• _What is required_
Scan each line of the entries below for the word "lines" and count the ones where it appears. The answer is that number alone.

• _Input data_
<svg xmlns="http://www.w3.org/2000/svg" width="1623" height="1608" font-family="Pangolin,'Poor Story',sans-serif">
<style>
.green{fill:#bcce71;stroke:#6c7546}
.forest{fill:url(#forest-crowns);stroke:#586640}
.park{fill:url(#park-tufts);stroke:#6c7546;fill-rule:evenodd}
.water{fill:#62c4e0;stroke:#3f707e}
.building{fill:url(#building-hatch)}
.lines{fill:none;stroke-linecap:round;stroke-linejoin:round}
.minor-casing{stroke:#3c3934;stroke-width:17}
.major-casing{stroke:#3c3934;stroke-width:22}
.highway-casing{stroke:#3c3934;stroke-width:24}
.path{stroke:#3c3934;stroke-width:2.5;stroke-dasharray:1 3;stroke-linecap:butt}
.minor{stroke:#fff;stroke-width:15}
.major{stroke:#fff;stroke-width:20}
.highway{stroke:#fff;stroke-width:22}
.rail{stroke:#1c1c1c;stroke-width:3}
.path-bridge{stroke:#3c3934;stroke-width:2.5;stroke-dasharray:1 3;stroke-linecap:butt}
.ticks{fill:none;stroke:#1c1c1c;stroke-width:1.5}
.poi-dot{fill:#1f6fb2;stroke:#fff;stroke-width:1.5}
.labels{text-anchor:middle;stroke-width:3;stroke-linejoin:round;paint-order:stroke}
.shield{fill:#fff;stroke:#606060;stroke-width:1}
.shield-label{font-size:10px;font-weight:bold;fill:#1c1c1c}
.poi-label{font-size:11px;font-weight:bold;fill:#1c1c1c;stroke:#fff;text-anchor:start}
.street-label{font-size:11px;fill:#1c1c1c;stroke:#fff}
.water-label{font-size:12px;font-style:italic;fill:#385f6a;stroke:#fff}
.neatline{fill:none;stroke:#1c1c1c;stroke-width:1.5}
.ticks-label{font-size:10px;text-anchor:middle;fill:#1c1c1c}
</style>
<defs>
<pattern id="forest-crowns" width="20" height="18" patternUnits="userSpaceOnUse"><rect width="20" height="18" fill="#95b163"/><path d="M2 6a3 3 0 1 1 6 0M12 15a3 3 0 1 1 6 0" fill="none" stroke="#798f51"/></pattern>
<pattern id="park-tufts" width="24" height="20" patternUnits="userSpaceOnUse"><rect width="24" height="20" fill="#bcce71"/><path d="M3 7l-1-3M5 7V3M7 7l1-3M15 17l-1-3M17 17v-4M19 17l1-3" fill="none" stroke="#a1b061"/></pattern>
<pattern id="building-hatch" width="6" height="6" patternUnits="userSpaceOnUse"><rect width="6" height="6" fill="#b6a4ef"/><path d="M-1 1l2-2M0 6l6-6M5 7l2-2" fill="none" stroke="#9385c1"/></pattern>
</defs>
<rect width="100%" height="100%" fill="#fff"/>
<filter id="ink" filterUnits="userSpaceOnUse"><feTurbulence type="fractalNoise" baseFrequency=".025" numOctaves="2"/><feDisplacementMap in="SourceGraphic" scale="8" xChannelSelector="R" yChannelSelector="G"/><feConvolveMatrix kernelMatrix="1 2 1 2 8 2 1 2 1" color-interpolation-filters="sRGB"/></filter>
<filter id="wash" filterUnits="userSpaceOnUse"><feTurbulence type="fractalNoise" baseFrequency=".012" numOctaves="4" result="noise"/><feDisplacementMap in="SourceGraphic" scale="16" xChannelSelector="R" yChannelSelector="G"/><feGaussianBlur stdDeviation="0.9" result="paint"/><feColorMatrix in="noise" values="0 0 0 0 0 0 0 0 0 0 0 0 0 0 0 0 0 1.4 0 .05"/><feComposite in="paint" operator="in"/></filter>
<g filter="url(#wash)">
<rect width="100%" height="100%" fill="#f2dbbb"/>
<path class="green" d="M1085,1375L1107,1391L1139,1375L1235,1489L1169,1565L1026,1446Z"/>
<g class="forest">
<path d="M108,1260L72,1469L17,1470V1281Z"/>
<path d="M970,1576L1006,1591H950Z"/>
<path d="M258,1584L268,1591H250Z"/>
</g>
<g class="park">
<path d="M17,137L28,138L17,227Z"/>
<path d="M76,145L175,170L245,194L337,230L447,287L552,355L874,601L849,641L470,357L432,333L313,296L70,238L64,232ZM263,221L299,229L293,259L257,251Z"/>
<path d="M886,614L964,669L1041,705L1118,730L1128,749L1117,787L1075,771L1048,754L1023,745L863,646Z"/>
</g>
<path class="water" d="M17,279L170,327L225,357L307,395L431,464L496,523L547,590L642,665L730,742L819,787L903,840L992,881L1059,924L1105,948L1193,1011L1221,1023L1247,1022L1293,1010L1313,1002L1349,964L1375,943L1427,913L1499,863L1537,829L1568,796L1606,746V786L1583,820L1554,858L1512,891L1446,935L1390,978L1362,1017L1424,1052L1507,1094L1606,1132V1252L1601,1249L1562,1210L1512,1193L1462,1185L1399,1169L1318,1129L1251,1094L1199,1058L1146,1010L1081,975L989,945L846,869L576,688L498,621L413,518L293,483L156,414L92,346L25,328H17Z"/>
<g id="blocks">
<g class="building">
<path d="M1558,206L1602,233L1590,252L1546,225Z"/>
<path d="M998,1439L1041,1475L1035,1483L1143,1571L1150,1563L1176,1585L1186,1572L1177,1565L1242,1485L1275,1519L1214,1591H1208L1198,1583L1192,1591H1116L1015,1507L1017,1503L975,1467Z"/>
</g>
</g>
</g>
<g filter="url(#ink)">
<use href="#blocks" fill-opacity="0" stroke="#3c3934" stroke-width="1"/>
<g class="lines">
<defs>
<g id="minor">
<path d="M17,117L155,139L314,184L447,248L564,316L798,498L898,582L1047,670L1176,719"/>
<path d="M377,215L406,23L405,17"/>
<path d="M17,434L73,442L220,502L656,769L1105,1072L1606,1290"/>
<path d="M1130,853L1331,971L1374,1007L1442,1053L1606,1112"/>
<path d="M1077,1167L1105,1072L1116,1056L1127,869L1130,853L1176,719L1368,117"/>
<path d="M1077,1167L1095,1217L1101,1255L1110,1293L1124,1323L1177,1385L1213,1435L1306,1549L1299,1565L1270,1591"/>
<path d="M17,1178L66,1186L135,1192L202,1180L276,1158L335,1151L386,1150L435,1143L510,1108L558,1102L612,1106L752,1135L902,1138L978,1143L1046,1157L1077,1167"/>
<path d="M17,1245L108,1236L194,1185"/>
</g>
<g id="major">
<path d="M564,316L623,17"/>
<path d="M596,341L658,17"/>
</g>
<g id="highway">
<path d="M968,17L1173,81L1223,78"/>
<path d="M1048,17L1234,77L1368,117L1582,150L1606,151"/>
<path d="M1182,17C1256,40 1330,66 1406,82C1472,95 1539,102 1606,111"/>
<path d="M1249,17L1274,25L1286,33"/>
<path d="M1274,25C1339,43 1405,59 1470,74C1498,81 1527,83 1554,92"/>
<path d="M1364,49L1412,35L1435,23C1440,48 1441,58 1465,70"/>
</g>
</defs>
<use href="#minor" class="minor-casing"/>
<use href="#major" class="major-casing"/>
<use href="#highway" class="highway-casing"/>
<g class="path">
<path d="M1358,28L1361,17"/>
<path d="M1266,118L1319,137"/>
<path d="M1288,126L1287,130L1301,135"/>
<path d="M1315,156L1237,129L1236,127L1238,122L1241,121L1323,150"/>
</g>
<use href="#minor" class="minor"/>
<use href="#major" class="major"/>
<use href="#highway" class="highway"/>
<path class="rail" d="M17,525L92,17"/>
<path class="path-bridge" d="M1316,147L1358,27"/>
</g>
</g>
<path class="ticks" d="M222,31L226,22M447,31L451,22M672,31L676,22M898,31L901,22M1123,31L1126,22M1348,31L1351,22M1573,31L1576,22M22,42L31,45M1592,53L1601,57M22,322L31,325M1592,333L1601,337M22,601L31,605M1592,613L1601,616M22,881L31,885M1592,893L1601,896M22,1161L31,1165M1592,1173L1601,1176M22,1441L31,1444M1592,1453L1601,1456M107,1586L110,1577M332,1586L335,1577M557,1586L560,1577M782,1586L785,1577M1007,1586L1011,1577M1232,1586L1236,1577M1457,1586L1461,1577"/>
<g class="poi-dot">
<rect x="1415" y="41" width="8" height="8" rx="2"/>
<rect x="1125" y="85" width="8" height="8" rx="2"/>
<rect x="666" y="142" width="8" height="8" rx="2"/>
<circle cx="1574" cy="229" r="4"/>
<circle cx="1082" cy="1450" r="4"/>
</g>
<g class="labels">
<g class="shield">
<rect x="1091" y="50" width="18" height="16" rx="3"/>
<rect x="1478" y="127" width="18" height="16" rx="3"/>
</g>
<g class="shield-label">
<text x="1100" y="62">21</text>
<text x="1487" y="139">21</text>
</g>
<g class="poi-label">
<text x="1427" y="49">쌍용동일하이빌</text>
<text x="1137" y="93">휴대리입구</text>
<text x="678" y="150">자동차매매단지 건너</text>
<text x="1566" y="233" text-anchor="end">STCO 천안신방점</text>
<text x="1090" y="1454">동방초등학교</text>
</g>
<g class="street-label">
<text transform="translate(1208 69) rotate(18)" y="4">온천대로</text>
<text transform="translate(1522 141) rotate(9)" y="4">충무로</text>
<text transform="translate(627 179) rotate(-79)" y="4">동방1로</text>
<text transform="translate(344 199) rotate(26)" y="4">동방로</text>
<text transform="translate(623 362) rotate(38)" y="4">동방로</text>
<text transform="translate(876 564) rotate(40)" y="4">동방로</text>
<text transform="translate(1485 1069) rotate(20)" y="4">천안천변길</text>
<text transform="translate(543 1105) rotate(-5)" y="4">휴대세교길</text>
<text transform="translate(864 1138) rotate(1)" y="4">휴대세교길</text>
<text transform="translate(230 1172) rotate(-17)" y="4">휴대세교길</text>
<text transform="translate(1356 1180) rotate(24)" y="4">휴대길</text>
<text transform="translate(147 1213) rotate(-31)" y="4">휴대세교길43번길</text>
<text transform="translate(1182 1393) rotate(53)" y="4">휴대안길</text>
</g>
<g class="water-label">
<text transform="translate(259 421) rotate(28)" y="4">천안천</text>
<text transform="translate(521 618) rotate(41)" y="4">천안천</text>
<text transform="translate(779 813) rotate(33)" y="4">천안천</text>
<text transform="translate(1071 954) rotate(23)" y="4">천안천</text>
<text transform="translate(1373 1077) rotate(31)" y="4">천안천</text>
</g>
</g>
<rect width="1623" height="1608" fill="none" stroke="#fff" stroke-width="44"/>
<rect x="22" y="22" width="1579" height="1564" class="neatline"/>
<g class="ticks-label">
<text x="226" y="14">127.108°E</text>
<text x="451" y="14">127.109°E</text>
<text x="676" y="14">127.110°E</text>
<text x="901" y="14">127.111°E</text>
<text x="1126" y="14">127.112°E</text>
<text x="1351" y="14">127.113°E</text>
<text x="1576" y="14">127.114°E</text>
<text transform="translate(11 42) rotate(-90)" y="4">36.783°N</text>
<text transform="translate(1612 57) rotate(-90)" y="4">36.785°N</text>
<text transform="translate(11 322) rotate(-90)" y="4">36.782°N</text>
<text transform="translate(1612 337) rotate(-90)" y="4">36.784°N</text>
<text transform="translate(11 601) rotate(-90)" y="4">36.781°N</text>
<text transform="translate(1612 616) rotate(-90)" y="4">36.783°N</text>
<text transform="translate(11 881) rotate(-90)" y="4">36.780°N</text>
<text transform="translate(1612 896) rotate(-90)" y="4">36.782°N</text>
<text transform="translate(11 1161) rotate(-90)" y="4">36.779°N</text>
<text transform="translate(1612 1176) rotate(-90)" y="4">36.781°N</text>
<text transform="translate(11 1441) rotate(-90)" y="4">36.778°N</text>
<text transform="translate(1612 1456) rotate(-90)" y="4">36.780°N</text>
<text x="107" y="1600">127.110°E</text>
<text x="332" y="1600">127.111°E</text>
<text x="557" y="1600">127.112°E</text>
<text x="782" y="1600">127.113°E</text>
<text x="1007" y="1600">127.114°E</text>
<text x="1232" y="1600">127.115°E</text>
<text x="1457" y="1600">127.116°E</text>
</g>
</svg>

• _Exercise output_
2